We have a socket connection to a server via TCP/IP with use of SSL. Sometime I lose some packets.
I write some packets, which are successfully received by the server. And then comes at least one, which gets lost.
As return of wip_write I get the number of actually written bytes. But the data is not received by the server. The next written data returns with the error -999, followed by a WIP_CEV_PEER_CLOSE event.
Why returns the wip_write successfully but the data is not received by the server?
In the tcpdump on the server I see, that data bytes of the lost packet contain more bytes than the successfully transmitted packets. The useless bytes are the last bytes of the previous successfully tranmitted packet.
The server software crashes with the error ‘SSL3_GET_RECORD:wrong version number’ (python). That seems, that the server software cannot decrypt the SSL data, because there are useless bytes. So the OpenAT firmware sends corrupt data.
We used different gprs networks and frequency channels. We repeatedly get currupted data.
We checked the transmission without SSL. The tcpdump showed also repeated bytes.
The 6th packet starts with the last bytes of the 5th packet. When this happens with SSL the SSL header is corrupt and the data cannot be decoded.
Could there be a bug in the TCP stack?
It sounds like you are filling/overflowing the TCP buffer in the module.
You have to call wip_write() until the value written is not equal to the number that you requested to write. This indicates that the internal TCP write buffer is full and is waiting to be transmitted.
When wip_write() returns, it doesn’t mean that the data has been transmitted, it just means that it has been transferred from your buffer into the internal TCP TX buffer…

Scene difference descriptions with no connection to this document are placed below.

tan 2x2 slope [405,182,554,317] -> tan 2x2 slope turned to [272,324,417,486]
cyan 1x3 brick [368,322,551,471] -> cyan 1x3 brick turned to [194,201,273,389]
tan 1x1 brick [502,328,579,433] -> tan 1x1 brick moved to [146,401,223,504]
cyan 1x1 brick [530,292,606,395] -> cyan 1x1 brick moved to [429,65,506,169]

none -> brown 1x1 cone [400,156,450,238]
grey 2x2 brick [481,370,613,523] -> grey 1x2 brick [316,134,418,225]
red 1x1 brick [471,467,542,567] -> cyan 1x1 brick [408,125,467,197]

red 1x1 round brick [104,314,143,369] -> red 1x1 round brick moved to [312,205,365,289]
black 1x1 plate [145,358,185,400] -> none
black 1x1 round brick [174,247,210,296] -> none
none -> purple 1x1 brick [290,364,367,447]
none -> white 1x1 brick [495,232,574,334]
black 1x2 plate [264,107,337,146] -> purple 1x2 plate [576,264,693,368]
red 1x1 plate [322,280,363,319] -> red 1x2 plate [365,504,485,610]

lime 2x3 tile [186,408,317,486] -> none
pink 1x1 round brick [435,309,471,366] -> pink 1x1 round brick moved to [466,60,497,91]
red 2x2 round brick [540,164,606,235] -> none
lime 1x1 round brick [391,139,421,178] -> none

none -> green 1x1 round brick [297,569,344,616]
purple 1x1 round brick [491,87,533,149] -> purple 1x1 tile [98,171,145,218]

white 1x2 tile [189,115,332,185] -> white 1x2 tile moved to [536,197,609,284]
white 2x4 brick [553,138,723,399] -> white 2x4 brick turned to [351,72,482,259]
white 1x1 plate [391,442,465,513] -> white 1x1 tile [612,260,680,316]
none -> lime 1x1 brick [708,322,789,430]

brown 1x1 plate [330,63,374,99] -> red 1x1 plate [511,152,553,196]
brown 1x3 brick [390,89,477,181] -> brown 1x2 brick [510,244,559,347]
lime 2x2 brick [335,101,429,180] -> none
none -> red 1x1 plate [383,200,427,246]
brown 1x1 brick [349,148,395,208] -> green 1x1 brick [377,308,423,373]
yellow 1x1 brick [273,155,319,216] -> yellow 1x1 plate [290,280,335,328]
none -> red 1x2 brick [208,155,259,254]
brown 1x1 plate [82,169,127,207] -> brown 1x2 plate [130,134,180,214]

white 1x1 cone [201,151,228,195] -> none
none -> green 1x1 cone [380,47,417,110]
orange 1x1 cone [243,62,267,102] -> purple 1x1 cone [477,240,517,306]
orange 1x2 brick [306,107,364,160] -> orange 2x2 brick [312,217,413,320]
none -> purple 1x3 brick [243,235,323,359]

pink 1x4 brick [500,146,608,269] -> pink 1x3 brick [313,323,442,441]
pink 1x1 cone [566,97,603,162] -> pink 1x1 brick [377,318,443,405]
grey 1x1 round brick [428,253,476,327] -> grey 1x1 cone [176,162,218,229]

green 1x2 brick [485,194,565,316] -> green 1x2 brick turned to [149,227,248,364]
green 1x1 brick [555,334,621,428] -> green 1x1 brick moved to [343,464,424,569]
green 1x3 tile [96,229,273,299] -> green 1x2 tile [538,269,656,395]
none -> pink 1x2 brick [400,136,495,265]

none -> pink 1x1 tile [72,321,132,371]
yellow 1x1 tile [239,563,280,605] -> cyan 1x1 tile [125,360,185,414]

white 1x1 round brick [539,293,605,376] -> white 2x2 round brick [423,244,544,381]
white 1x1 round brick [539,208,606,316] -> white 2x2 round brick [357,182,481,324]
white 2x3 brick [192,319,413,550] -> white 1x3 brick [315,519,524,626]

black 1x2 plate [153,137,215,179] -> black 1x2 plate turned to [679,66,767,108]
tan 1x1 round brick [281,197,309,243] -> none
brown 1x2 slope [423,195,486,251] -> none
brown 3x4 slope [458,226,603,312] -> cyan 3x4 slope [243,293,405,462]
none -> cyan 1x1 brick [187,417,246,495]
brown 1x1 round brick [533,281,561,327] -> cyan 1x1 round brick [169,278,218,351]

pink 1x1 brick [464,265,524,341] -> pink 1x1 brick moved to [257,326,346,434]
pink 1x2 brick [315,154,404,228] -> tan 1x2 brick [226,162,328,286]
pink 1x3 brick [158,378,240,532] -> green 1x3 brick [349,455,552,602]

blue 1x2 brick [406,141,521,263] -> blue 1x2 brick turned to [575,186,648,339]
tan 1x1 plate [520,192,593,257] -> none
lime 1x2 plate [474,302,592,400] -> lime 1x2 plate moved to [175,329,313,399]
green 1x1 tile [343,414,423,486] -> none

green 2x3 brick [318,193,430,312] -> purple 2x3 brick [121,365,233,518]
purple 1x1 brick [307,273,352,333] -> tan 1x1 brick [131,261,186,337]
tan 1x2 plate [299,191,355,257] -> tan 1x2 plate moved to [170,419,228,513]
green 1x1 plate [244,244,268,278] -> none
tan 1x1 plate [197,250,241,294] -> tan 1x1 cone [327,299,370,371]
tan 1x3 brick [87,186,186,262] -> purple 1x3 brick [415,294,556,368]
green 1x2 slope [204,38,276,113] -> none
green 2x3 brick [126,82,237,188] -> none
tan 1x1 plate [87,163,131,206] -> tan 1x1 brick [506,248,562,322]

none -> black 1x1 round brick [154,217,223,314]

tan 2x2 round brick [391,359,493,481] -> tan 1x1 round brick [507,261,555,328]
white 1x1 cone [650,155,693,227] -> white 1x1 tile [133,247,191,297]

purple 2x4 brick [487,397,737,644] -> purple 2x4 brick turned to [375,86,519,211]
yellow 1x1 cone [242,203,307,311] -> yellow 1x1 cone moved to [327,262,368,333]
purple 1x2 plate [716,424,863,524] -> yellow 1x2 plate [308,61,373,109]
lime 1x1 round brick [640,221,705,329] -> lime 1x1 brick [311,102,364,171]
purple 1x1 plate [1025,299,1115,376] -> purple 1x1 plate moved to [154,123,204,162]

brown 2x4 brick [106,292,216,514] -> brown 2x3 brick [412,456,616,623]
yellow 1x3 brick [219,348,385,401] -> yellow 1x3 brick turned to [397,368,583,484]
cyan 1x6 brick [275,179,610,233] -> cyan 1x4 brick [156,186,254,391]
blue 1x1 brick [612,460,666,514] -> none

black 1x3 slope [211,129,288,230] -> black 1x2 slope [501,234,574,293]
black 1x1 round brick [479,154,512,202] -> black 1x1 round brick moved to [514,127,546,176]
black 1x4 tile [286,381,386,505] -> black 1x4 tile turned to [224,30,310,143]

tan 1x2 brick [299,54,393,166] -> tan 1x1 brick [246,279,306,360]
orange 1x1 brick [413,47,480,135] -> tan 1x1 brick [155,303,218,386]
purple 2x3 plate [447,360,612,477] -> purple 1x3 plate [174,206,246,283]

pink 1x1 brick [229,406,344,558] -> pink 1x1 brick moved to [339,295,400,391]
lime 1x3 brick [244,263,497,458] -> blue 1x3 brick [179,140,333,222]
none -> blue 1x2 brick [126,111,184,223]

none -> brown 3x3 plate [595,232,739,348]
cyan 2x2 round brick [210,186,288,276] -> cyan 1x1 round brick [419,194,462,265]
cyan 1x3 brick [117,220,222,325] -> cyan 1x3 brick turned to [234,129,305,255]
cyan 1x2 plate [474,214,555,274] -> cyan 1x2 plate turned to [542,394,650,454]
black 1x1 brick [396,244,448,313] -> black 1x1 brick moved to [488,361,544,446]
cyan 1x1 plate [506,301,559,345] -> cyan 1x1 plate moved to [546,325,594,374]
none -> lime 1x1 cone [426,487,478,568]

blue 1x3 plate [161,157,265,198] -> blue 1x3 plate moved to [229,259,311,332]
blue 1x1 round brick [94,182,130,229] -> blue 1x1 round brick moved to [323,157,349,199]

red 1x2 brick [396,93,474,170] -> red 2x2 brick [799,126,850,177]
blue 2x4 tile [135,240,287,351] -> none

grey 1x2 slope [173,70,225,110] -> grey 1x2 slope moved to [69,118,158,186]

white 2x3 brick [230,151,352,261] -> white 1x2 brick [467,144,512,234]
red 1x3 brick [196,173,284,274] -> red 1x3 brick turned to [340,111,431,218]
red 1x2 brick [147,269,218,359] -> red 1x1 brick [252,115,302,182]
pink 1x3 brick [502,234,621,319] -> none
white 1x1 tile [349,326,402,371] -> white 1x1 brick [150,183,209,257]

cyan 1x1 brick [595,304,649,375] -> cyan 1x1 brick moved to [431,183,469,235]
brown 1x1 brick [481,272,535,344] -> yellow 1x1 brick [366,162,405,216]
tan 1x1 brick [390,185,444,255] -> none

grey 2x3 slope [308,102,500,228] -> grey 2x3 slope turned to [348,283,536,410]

You then have to stop writing until you get another WIP_CEV_WRITE event which indicates that there is more space available to queue the next data to write.
This is explained (but not very clearly) in the WIP doco. I struck this myself when first using WIP, and you have to follow the example to deal with the buffer not being fully transmitted. In my experience, this issue does not become apparent until you are starting to transmit large chunks of data - bigger than the ethernet MTU (roughly around 1500 bytes) packet size.
I start writing after an WIP_CEV_WRITE event, until it returns a number that is smaller than my requested bytes to write (or an error event occurs). After this I wait for a WIP_CEV_WRITE event again before writing more data.
In this case I do not transmit large buffers. One data packet consists of 38 bytes (I tested with different sizes for one data packet). I write the data (if channel ready for data) every 500ms (transfer interval of 2s produces also the error).
The internal TCP TX buffer seems to collect 2 or 3 of my data packets (3 * 38 bytes = 114 bytes) before sending and the next tranmitted packet is corrupt.